Ashtray 8/10 (dent in picture)
Climatic 10/10

$50 For Both











Rewrapped GLI Recaros in Black Quality Leather. 7.5/10

D/S front seat has bolster wear
P/S front seat has small leather worn part

Rear Small Side on the back has loose material that you can reglue, i dont feel like it.










W8 Ignition Coils BRAND NEW IN BOX SET OF 8. 

$70 (THEY ARE $32 EACH FROM THE DEALER)

2000 12v vr6 GTI stock calipers and carriers 100 for full set.

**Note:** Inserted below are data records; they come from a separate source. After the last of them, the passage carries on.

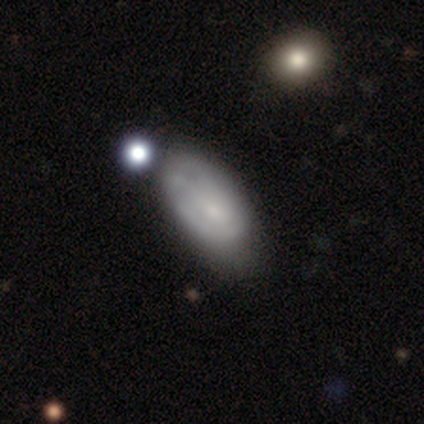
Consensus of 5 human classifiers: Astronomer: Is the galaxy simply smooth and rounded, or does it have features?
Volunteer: smooth — 80%.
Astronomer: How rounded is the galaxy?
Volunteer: in between — 100%.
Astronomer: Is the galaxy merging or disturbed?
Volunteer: none — 60%.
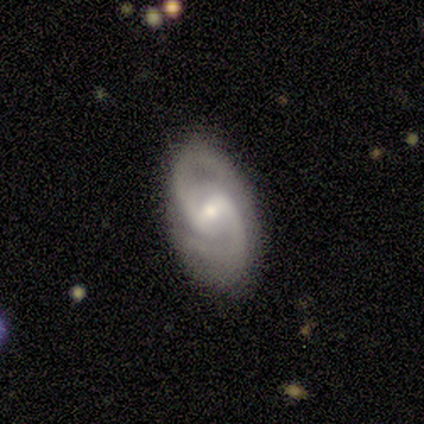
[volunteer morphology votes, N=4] featured or disk 100%, smooth 0%, star or artifact 0%. Down the decision tree: edge-on disk — no (100%); bar — weak (100%); spiral arms — yes (100%); spiral arm count — 2 (100%); spiral winding — medium (50%, tied with loose); bulge size — small (75%); merging — none (75%).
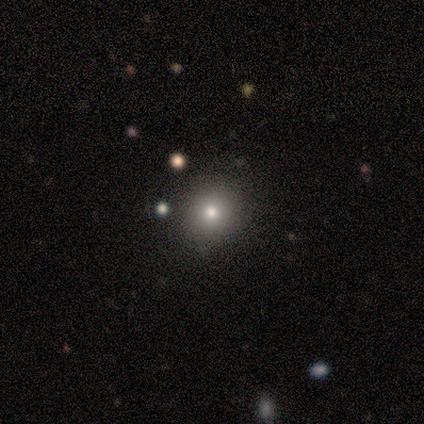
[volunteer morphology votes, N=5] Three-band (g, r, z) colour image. It shows a smooth galaxy with no disk features (100%) that is round (80%). Merging: none (80%).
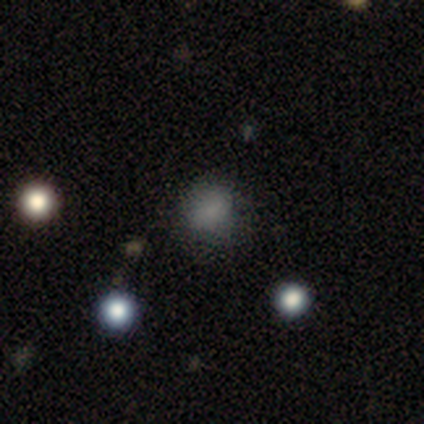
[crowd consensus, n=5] Smooth or featured? 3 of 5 (60%) said smooth. How rounded? 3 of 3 (100%) said round. Merging? 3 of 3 (100%) said none.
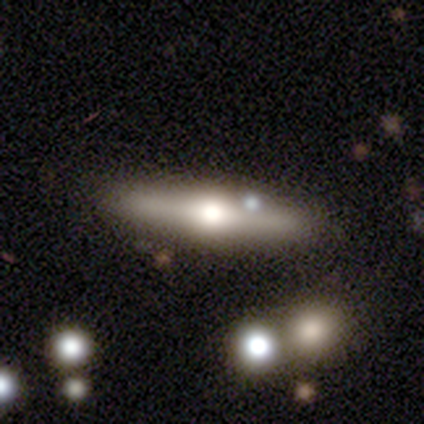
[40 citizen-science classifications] A featured or disk galaxy (65%) viewed edge-on (88%) with a rounded central bulge (96%).

Vote fractions:
- Smooth or featured? featured or disk: 65% / smooth: 28% / star or artifact: 8%
- Edge-on disk? yes: 88% / no: 12%
- Edge-on bulge? rounded: 96% / boxy: 4% / none: 0%
- Merging? none: 54% / merger: 19% / minor disturbance: 0% / major disturbance: 0%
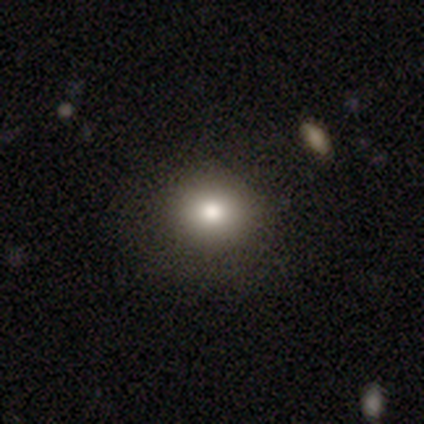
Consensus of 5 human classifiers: Smooth or featured? 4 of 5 (80%) said smooth. How rounded? 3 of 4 (75%) said round. Merging? 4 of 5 (80%) said none.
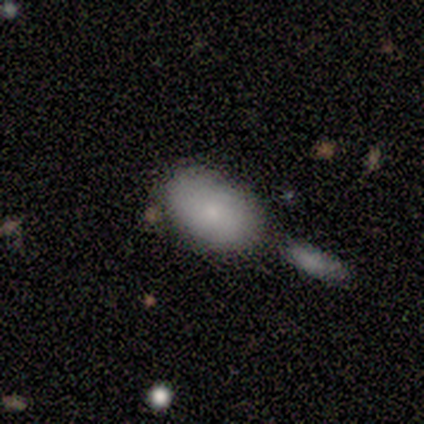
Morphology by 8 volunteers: type=smooth (88%); roundness=in between (86%); merging=none (38%).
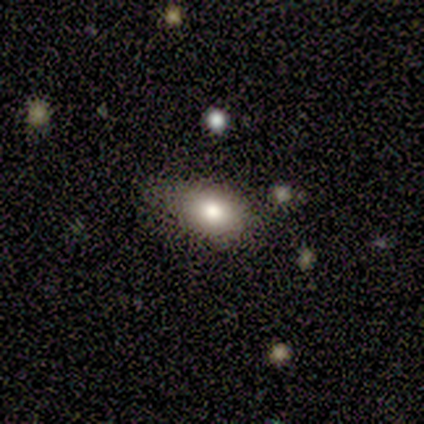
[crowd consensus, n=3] smooth 100%, featured or disk 0%, star or artifact 0%. Down the decision tree: how rounded — in between (100%); merging — none (67%).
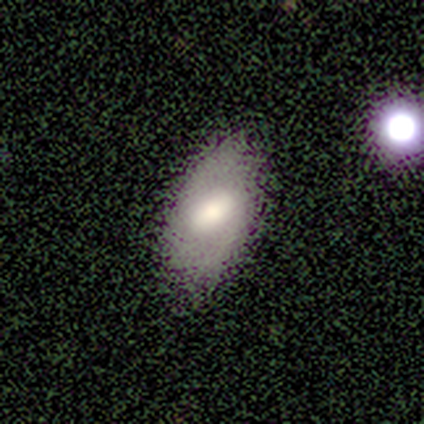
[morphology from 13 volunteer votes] This appears to be a featured or disk galaxy (62%) with a weak bar (71%), no spiral arms (57%) and a large central bulge (43%). Merging: none (85%).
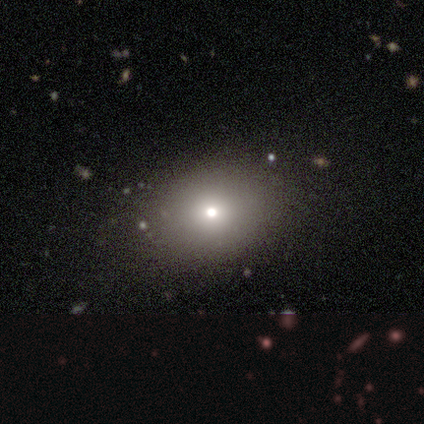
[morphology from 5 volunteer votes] A smooth galaxy with no disk features (80%) that is in between round and cigar-shaped (75%). Merging: none (60%).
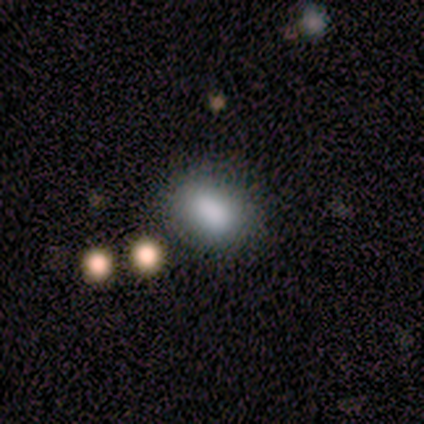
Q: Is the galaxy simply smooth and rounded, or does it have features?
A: smooth — 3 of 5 (60%).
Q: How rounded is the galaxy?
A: in between — 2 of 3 (67%).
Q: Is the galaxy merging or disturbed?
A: minor disturbance — 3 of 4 (75%).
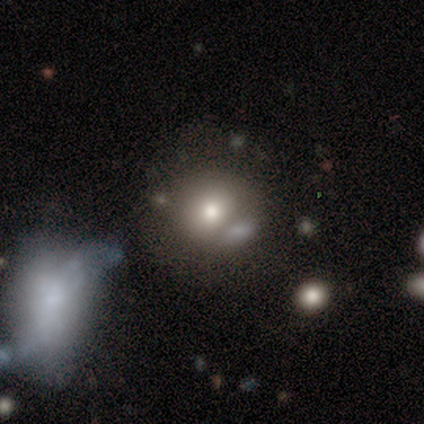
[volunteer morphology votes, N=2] Smooth or featured? 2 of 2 (100%) said smooth. How rounded? 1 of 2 (50%, tied with in between) said round. Merging? 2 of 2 (100%) said none.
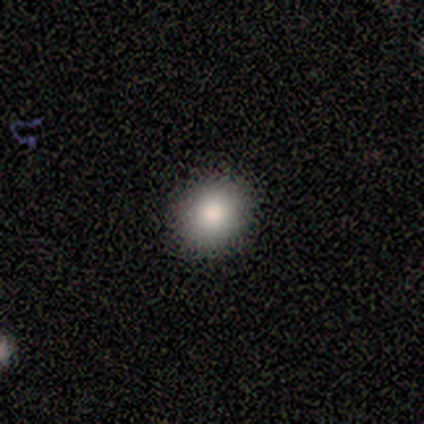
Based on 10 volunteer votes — Smooth or featured?
  - smooth: 90% *
  - featured or disk: 10%
  - star or artifact: 0%
How rounded?
  - round: 78% *
  - in between: 22%
  - cigar-shaped: 0%
Merging?
  - none: 100% *
  - minor disturbance: 0%
  - major disturbance: 0%
  - merger: 0%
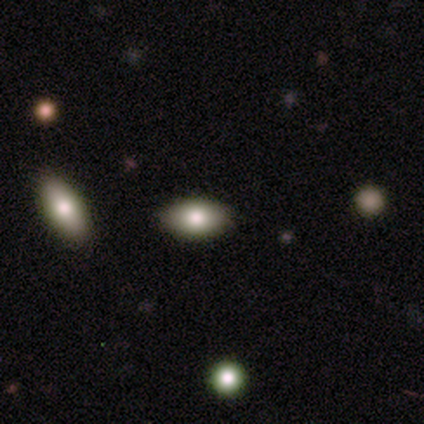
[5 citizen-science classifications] Q: Smooth or featured?
A: smooth (60%); runner-up: featured or disk (20%)
Q: How rounded?
A: in between (100%)
Q: Merging?
A: none (75%); runner-up: minor disturbance (25%)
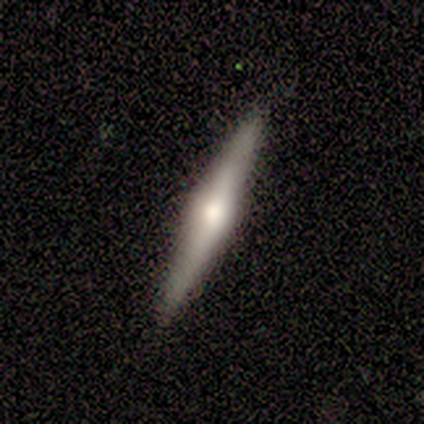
Volunteers were most divided on "edge-on bulge": rounded: 75%, none: 25%, boxy: 0%. More confident: edge-on disk — yes (100%); merging — none (100%); smooth or featured — featured or disk (80%).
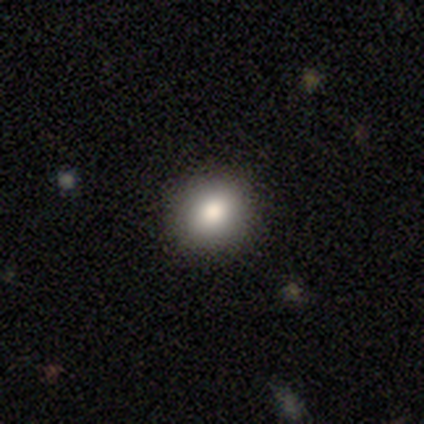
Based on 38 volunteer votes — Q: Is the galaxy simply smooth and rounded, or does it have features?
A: smooth — 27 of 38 (71%).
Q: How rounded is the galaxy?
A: round — 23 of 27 (85%).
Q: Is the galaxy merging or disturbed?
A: none — 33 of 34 (97%).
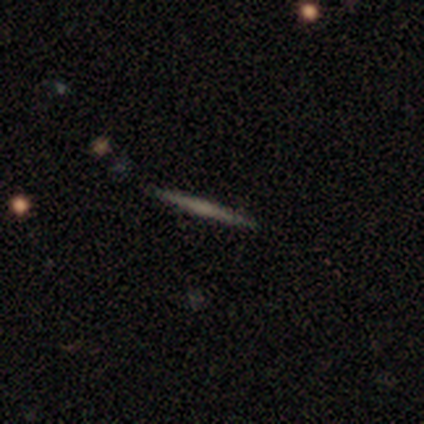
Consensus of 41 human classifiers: Smooth or featured: smooth — 46% (featured or disk — 44%)
How rounded: cigar-shaped — 100%
Merging: none — 97% (minor disturbance — 3%)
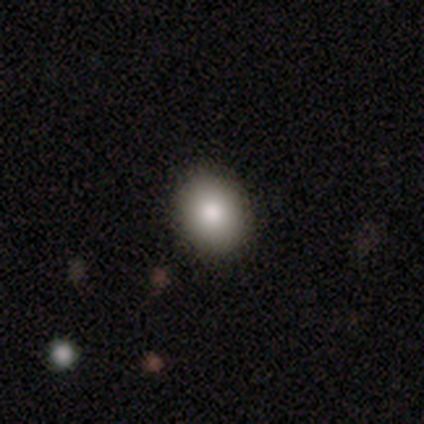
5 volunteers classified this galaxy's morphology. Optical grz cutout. It shows a smooth galaxy with no disk features (100%) that is in between round and cigar-shaped (60%). Merging: none (100%).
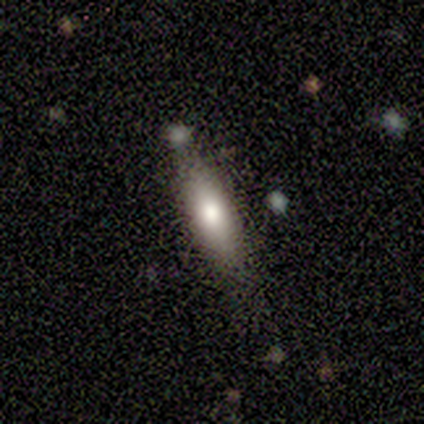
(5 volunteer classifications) Smooth or featured? smooth (60%)
How rounded? cigar-shaped (67%)
Merging? none (75%)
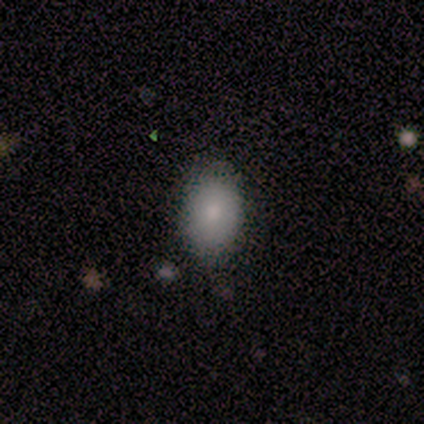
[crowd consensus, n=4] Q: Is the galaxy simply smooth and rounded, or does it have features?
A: smooth — 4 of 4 (100%).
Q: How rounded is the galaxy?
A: in between — 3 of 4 (75%).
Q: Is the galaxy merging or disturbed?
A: none — 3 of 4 (75%).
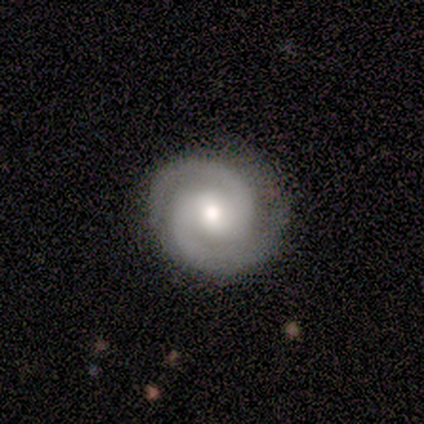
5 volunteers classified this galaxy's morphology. type=featured or disk (100%); edge-on=no (100%); bar=strong (40%, tied with no); spiral arms=yes (100%); winding=tight (100%); arm count=2 (80%); bulge=moderate (100%); merging=none (100%).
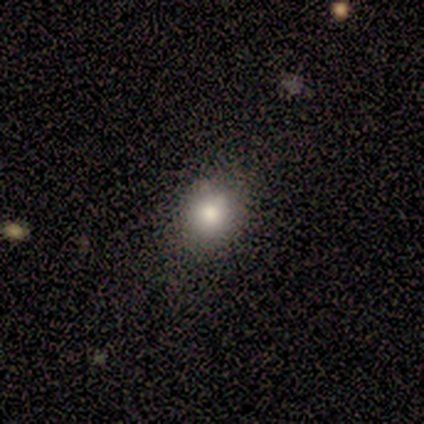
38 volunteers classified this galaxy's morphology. Q: Smooth or featured?
A: smooth (74%); runner-up: star or artifact (21%)
Q: How rounded?
A: round (75%); runner-up: in between (25%)
Q: Merging?
A: none (90%); runner-up: minor disturbance (10%)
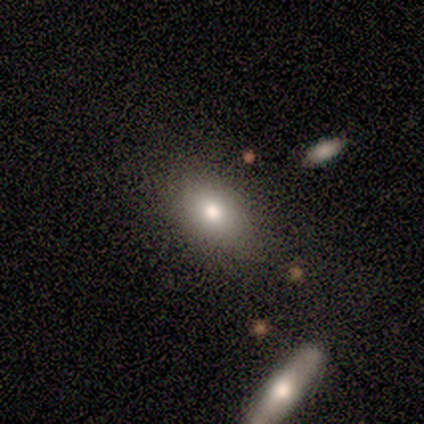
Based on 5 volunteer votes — Smooth or featured? smooth (80%)
How rounded? in between (75%)
Merging? none (80%)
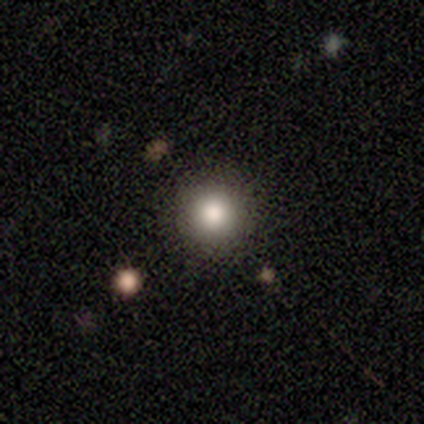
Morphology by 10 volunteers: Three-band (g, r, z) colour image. It shows a smooth galaxy with no disk features (100%) that is round (100%). Merging: none (90%).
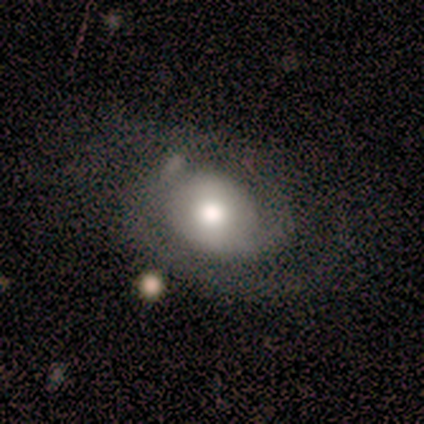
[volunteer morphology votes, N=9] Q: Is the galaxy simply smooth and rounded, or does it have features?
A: featured or disk — 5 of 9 (56%).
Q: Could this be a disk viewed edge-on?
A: no — 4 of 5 (80%).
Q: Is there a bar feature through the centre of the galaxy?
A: no — 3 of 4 (75%).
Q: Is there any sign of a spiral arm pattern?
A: yes — 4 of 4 (100%).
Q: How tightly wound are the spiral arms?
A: tight — 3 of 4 (75%).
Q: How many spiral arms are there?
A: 2 — 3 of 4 (75%).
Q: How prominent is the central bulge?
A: moderate — 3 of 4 (75%).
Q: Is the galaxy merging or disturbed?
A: none — 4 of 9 (44%, tied with major disturbance).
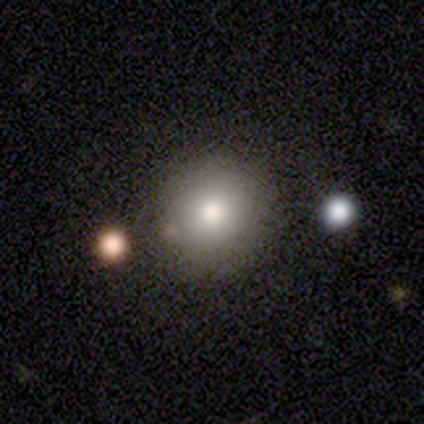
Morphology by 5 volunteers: Consensus on every question: smooth or featured — smooth (100%); how rounded — round (100%); merging — none (100%).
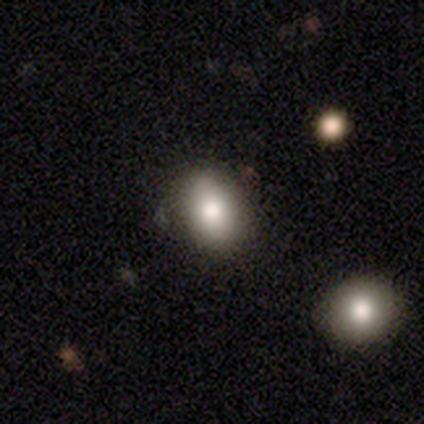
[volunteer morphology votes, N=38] A smooth galaxy with no disk features (82%) that is in between round and cigar-shaped (84%).

Vote fractions:
- Smooth or featured? smooth: 82% / star or artifact: 11% / featured or disk: 8%
- How rounded? in between: 84% / round: 16% / cigar-shaped: 0%
- Merging? none: 62% / merger: 12% / minor disturbance: 3% / major disturbance: 3%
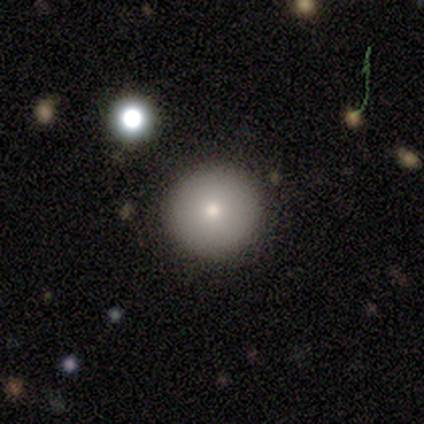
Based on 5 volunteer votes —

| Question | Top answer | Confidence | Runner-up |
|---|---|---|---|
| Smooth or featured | smooth | 40% | tied: featured or disk (40%) |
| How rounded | round | 100% | — |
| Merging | none | 100% | — |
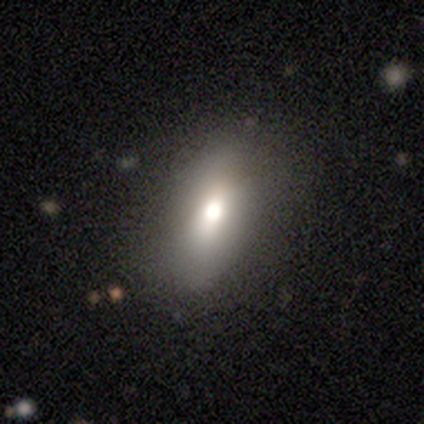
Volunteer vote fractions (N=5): smooth_or_featured: smooth (p=0.60) [alt: featured or disk p=0.20]
how_rounded: in between (p=1.00)
merging: none (p=1.00)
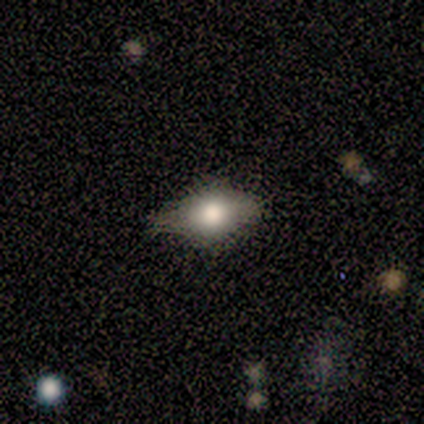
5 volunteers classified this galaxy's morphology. Smooth or featured? smooth (60%)
How rounded? in between (67%)
Merging? none (75%)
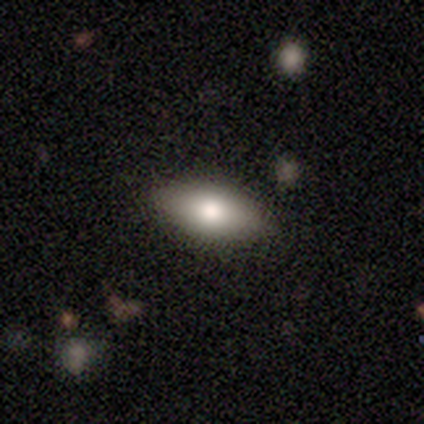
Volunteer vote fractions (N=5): This is likely a smooth galaxy (60%). How rounded: likely in between (67%). Merging: clearly none (100%).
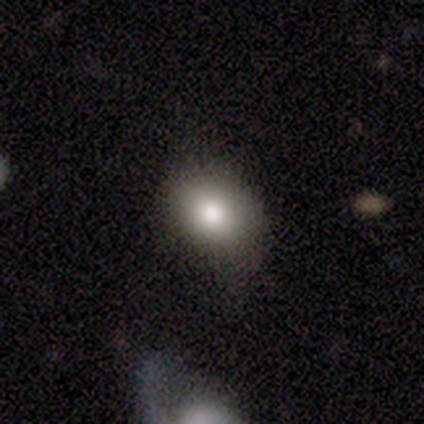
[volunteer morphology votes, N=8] smooth 75%, featured or disk 25%, star or artifact 0%. Down the decision tree: how rounded — round (50%, tied with in between); merging — none (62%).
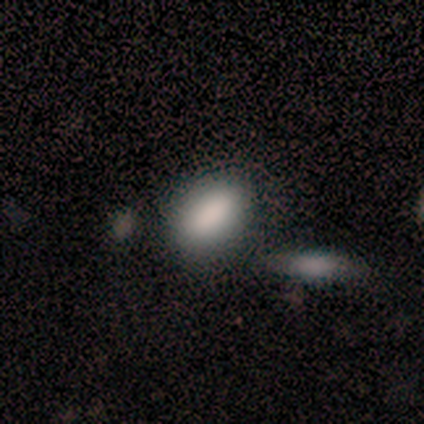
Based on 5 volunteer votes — This is clearly a smooth galaxy (100%). How rounded: clearly in between (100%). Merging: marginally none (40%, tied with minor disturbance).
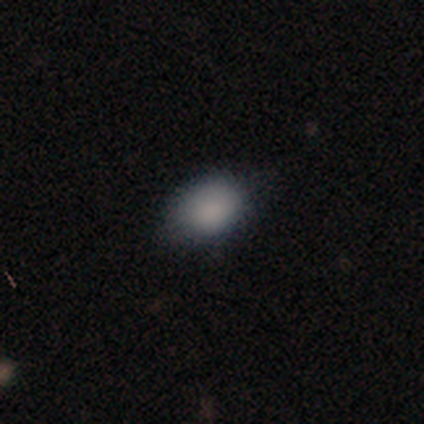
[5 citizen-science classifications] Morphology: type=smooth (100%); roundness=in between (100%); merging=minor disturbance (60%).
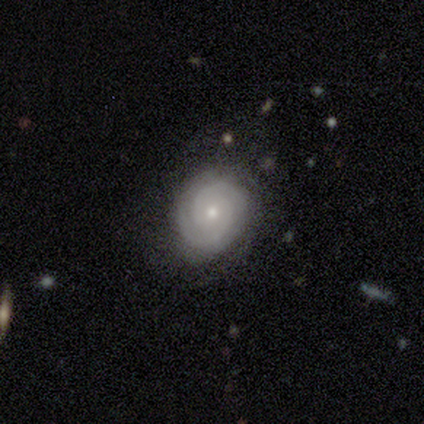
Overall: featured or disk (71%). Edge-on disk: no (100%). Bar: no (59%; weak 41%). Spiral arms: yes (96%). Spiral arm count: 2 (73%). Spiral winding: tight (81%). Bulge size: small (74%). Merging: none (69%).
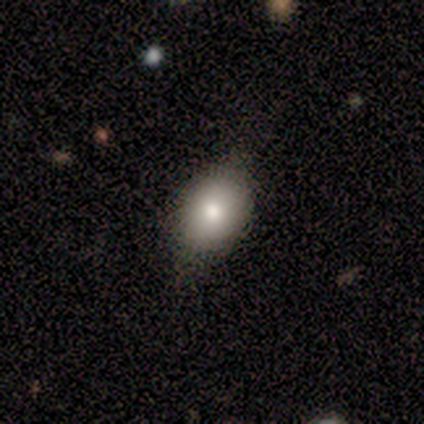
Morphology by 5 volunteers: This appears to be a smooth galaxy with no disk features (80%) that is in between round and cigar-shaped (75%). Merging: none (80%).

OTHER MISC STUFF ILL ADD WHEN I FIND IT ALL


----------



## VRPARTY (Sep 10, 2007)

Bump


Sent from my your Girlfriend's iPhone


----------



## AReh13 (Oct 22, 2012)

*Misc. MK4 parts*

I'll be bringing these parts down for the hell of it. Let me know if you need something you can text me at 215.920.2342


----------



## Eurovento1971 (Nov 27, 2012)

Just a few things will have lots more. 24v head 20v head 02j trans g60 trans euro parts for mk3 tails stearing wheels gulf ecodes etc.


----------



## JohnA1 (Nov 15, 2005)

15x7 zender sports
mk2 cis-e fuel systems in good shape
mk2 smoked aero headlights
mk2 7 slat grille
mk3 brake set up 10.1
mk3 foglights with harness and swich
aba engine harness 99 jetta
24v engine cover
mk4 aba engine covers
mk3 dual fan setup
random mk2 interior bits
mk2 golf tailights
aalternators, ac compressors mk2-3
aba plenums
flywheels
mk5 jetta stock headlights
mk2 center consoles
mk2 dash trim
mk2 coolant expansion tanks

and a whole bunch of other stuff i havent gone through yet


----------



## chrism1 (Sep 21, 2014)

G60 throttle body
Neuspeed springs for mk2
G60 tensioner
mk3 tie rod ends, both sides
VDO water temp guage

text me at the show 201-421-6747


----------



## catalinawinemixer (Mar 30, 2014)

3sdms 0.05
5x112 18x8.5/9.5
Nitto neogens lots of life left.

908-809-2633
Not attending but live 40 mins from e town.

Texts for pics


----------



## nino (Apr 6, 2001)

*WTB: Parts*

Need a set of black leather heated seats and a mk4 headliner for a jetta


----------



## smi2710 (Sep 6, 2001)

nino said:


> Need a set of black leather heated seats and a mk4 headliner for a jetta


I have a set of black leather seats for sale in northwest Nj


----------